- TASK INSTRUCTIONS -
Set down the entries below exactly as written.
-------- EXERCISE MATERIALS --------
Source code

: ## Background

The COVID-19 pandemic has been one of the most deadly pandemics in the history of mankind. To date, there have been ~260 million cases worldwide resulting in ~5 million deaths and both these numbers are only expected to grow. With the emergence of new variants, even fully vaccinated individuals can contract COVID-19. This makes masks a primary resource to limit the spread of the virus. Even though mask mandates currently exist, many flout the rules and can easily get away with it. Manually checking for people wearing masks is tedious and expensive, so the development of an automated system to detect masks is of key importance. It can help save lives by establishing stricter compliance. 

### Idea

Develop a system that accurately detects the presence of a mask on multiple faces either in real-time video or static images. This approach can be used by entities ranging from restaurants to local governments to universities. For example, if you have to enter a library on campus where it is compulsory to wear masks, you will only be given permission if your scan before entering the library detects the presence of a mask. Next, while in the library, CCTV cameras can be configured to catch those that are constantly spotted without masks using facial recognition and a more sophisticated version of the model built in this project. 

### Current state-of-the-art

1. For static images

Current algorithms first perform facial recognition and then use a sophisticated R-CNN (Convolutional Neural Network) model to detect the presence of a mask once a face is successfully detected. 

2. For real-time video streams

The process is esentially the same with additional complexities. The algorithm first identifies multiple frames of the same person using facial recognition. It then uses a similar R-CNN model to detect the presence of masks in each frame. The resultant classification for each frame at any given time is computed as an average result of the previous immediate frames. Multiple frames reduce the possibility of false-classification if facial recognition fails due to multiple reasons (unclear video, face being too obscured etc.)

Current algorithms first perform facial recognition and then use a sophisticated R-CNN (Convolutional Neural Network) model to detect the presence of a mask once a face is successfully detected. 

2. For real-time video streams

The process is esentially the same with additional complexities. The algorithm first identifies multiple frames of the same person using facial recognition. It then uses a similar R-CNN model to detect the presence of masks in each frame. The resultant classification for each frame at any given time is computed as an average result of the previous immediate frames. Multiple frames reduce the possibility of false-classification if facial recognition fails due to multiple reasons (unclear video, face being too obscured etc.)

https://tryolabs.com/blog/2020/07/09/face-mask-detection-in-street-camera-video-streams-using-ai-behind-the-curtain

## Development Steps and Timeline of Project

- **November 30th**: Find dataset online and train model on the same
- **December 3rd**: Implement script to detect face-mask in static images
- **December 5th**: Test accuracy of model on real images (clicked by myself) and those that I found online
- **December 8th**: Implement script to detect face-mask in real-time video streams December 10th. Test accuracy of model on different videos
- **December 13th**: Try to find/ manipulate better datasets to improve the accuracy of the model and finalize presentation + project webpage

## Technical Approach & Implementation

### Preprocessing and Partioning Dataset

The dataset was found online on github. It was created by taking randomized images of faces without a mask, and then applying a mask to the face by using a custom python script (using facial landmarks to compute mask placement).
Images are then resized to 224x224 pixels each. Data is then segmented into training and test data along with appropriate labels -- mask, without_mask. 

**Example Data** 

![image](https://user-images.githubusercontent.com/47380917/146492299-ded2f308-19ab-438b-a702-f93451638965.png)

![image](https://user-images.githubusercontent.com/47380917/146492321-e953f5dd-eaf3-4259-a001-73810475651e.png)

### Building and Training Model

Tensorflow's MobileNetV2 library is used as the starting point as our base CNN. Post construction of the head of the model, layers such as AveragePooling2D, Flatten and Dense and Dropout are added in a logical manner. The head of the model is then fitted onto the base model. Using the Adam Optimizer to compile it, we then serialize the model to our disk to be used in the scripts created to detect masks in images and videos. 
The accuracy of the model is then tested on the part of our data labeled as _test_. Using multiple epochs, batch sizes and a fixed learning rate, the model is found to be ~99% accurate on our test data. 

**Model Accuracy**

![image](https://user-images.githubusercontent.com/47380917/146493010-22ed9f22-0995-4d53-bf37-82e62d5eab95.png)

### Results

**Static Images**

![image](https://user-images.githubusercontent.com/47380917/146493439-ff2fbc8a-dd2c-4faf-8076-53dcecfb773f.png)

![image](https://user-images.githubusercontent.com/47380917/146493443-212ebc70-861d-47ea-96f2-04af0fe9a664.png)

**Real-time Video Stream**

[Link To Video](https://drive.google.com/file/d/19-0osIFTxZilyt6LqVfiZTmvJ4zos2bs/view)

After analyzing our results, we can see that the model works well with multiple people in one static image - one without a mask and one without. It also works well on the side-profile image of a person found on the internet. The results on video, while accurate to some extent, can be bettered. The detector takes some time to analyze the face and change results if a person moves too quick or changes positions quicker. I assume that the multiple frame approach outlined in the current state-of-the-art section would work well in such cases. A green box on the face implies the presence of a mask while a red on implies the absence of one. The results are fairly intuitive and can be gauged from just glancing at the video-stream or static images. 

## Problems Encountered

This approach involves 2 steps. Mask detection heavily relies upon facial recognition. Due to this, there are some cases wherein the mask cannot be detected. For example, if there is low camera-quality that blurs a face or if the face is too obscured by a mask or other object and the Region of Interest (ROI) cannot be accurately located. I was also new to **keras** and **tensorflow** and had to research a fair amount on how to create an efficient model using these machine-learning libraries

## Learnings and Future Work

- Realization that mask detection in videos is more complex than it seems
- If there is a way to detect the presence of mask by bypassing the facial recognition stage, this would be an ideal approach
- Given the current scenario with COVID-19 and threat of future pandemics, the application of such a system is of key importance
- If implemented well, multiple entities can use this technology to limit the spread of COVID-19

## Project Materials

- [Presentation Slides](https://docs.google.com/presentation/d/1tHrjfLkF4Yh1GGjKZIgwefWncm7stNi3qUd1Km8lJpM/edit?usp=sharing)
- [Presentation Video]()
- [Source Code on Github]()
--------
- EXERCISE ANSWER -
Source code

: ## Background

The COVID-19 pandemic has been one of the most deadly pandemics in the history of mankind. To date, there have been ~260 million cases worldwide resulting in ~5 million deaths and both these numbers are only expected to grow. With the emergence of new variants, even fully vaccinated individuals can contract COVID-19. This makes masks a primary resource to limit the spread of the virus. Even though mask mandates currently exist, many flout the rules and can easily get away with it. Manually checking for people wearing masks is tedious and expensive, so the development of an automated system to detect masks is of key importance. It can help save lives by establishing stricter compliance. 

### Idea

Develop a system that accurately detects the presence of a mask on multiple faces either in real-time video or static images. This approach can be used by entities ranging from restaurants to local governments to universities. For example, if you have to enter a library on campus where it is compulsory to wear masks, you will only be given permission if your scan before entering the library detects the presence of a mask. Next, while in the library, CCTV cameras can be configured to catch those that are constantly spotted without masks using facial recognition and a more sophisticated version of the model built in this project. 

### Current state-of-the-art

1. For static images

Current algorithms first perform facial recognition and then use a sophisticated R-CNN (Convolutional Neural Network) model to detect the presence of a mask once a face is successfully detected. 

2. For real-time video streams

The process is esentially the same with additional complexities. The algorithm first identifies multiple frames of the same person using facial recognition. It then uses a similar R-CNN model to detect the presence of masks in each frame. The resultant classification for each frame at any given time is computed as an average result of the previous immediate frames. Multiple frames reduce the possibility of false-classification if facial recognition fails due to multiple reasons (unclear video, face being too obscured etc.)

Current algorithms first perform facial recognition and then use a sophisticated R-CNN (Convolutional Neural Network) model to detect the presence of a mask once a face is successfully detected. 

2. For real-time video streams

The process is esentially the same with additional complexities. The algorithm first identifies multiple frames of the same person using facial recognition. It then uses a similar R-CNN model to detect the presence of masks in each frame. The resultant classification for each frame at any given time is computed as an average result of the previous immediate frames. Multiple frames reduce the possibility of false-classification if facial recognition fails due to multiple reasons (unclear video, face being too obscured etc.)

https://tryolabs.com/blog/2020/07/09/face-mask-detection-in-street-camera-video-streams-using-ai-behind-the-curtain

## Development Steps and Timeline of Project

- **November 30th**: Find dataset online and train model on the same
- **December 3rd**: Implement script to detect face-mask in static images
- **December 5th**: Test accuracy of model on real images (clicked by myself) and those that I found online
- **December 8th**: Implement script to detect face-mask in real-time video streams December 10th. Test accuracy of model on different videos
- **December 13th**: Try to find/ manipulate better datasets to improve the accuracy of the model and finalize presentation + project webpage

## Technical Approach & Implementation

### Preprocessing and Partioning Dataset

The dataset was found online on github. It was created by taking randomized images of faces without a mask, and then applying a mask to the face by using a custom python script (using facial landmarks to compute mask placement).
Images are then resized to 224x224 pixels each. Data is then segmented into training and test data along with appropriate labels -- mask, without_mask. 

**Example Data** 

![image](https://user-images.githubusercontent.com/47380917/146492299-ded2f308-19ab-438b-a702-f93451638965.png)

![image](https://user-images.githubusercontent.com/47380917/146492321-e953f5dd-eaf3-4259-a001-73810475651e.png)

### Building and Training Model

Tensorflow's MobileNetV2 library is used as the starting point as our base CNN. Post construction of the head of the model, layers such as AveragePooling2D, Flatten and Dense and Dropout are added in a logical manner. The head of the model is then fitted onto the base model. Using the Adam Optimizer to compile it, we then serialize the model to our disk to be used in the scripts created to detect masks in images and videos. 
The accuracy of the model is then tested on the part of our data labeled as _test_. Using multiple epochs, batch sizes and a fixed learning rate, the model is found to be ~99% accurate on our test data. 

**Model Accuracy**

![image](https://user-images.githubusercontent.com/47380917/146493010-22ed9f22-0995-4d53-bf37-82e62d5eab95.png)

### Results

**Static Images**

![image](https://user-images.githubusercontent.com/47380917/146493439-ff2fbc8a-dd2c-4faf-8076-53dcecfb773f.png)

![image](https://user-images.githubusercontent.com/47380917/146493443-212ebc70-861d-47ea-96f2-04af0fe9a664.png)

**Real-time Video Stream**

[Link To Video](https://drive.google.com/file/d/19-0osIFTxZilyt6LqVfiZTmvJ4zos2bs/view)

After analyzing our results, we can see that the model works well with multiple people in one static image - one without a mask and one without. It also works well on the side-profile image of a person found on the internet. The results on video, while accurate to some extent, can be bettered. The detector takes some time to analyze the face and change results if a person moves too quick or changes positions quicker. I assume that the multiple frame approach outlined in the current state-of-the-art section would work well in such cases. A green box on the face implies the presence of a mask while a red on implies the absence of one. The results are fairly intuitive and can be gauged from just glancing at the video-stream or static images. 

## Problems Encountered

This approach involves 2 steps. Mask detection heavily relies upon facial recognition. Due to this, there are some cases wherein the mask cannot be detected. For example, if there is low camera-quality that blurs a face or if the face is too obscured by a mask or other object and the Region of Interest (ROI) cannot be accurately located. I was also new to **keras** and **tensorflow** and had to research a fair amount on how to create an efficient model using these machine-learning libraries

## Learnings and Future Work

- Realization that mask detection in videos is more complex than it seems
- If there is a way to detect the presence of mask by bypassing the facial recognition stage, this would be an ideal approach
- Given the current scenario with COVID-19 and threat of future pandemics, the application of such a system is of key importance
- If implemented well, multiple entities can use this technology to limit the spread of COVID-19

## Project Materials

- [Presentation Slides](https://docs.google.com/presentation/d/1tHrjfLkF4Yh1GGjKZIgwefWncm7stNi3qUd1Km8lJpM/edit?usp=sharing)
- [Presentation Video]()
- [Source Code on Github]()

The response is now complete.